Michelle Yeoh appointed UNDP goodwill ambassador

Award-winning action heroine Michelle Yeoh has been appointed as United Nations Development Programme (UNDP) Goodwill Ambassador. The UNDP works to eradicate poverty and reduce inequality.

  • The actress will focus on raising awareness and mobilising support for the recently-launched Sustainable Development Goals (SDGs).

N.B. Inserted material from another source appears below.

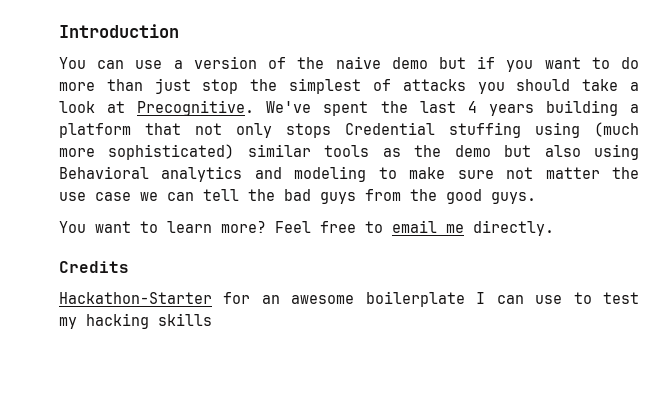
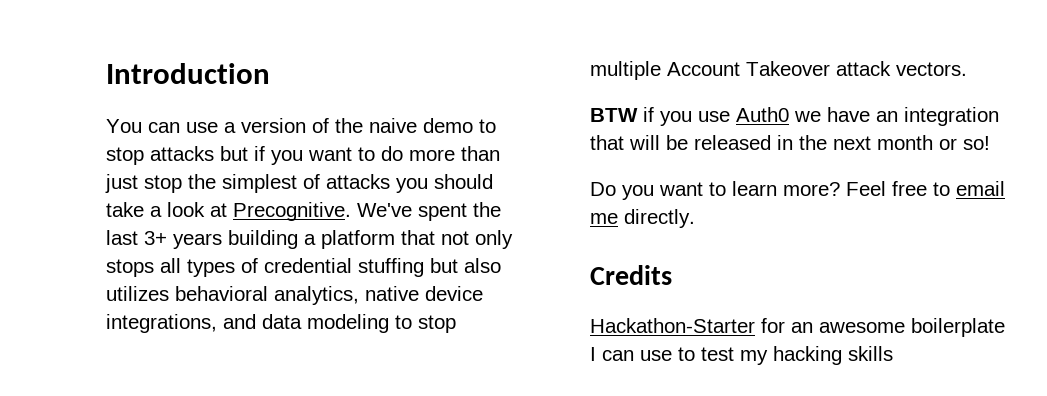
(428, 63) none -> [479,119,496,133] [106,146,214,165] to stop attacks
[467,101,477,113] 4 -> [144,231,167,245] 3+
[345,122,639,138] [59,144,640,160] [59,166,640,182] [59,189,536,204] [59,221,86,233] Credential stuffing using (much more sophisticated) similar tools as the demo but also using Behavioral analytics and modeling to make sure not matter the use case we can tell the bad guys from the good guys. // You -> [160,258,501,277] [106,286,483,305] [106,314,456,333] [590,61,967,80] [590,107,999,126] [590,135,990,150] [590,182,654,200] all types of credential stuffing but also utilizes behavioral analytics, native device integrations, and data modeling to stop multiple Account Takeover attack vectors. // BTW if you use Auth0 we have an integration that will be released in the next month or so! // Do you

I want to be there for all those who are left behind in this world, whether it’s because they are born poor, born a woman or born in the area affected by devastation. As UNDP Goodwill Ambassador, I want to do all I can to help people overcome barriers and have a shot at a better life, in a safer world, on a healthier planet.

– Yeoh

michelle-yeoh-as-undp

  • Yeoh, having personally experienced the deadly earthquake that struck Nepal on April 2015 while she was visiting the country, said she intends to leverage her influence as an actress and advocate shining a spotlight on disaster recovery efforts in Nepal and beyond.
  • UNDP Administrator Helen Clark welcomed Yeoh to the global UNDP family.
  • Yeoh is internationally acclaimed for her roles in the James Bond film Tomorrow Never Dies and in Ang Lee’s multiple Academy Award-winning Crouching Tiger, Hidden Dragon.
  • Her previous engagements concerning development issues included appointments as Global Ambassador for the Live to Love and Make Roads Safe campaign in 2012, advocacy during the Zero Discrimination Campaign (UNAIDS) in 2013, and a Live to Love humanitarian aid trip to Nepal this year.

Michelle Yeoh:

  • Tan Sri Michelle Yeoh Choo-Kheng  is a Chinese-Malaysian actress, best known for performing her own stunts in the Hong Kong action films that brought her to fame in the early 1990s.
  • Born in Ipoh, Malaysia, she was chosen by People as one of the “50 Most Beautiful People in the World” in 1997.
  • She is best known in the Western world for her roles in the 1997 James Bond film Tomorrow Never Dies, playing Wai Lin, and the multiple Academy Award–winning Chinese-language martial arts film Crouching Tiger, Hidden Dragon, for which she was nominated for the BAFTA Award for Best Actress in 2000.
  • In 2009, she was listed by People magazine – as the only Asian actress – as one of the “35 All-Time Screen Beauties”.
  • On 30 November 2013, she presided as the Chief Guest at the International Film Festival of India.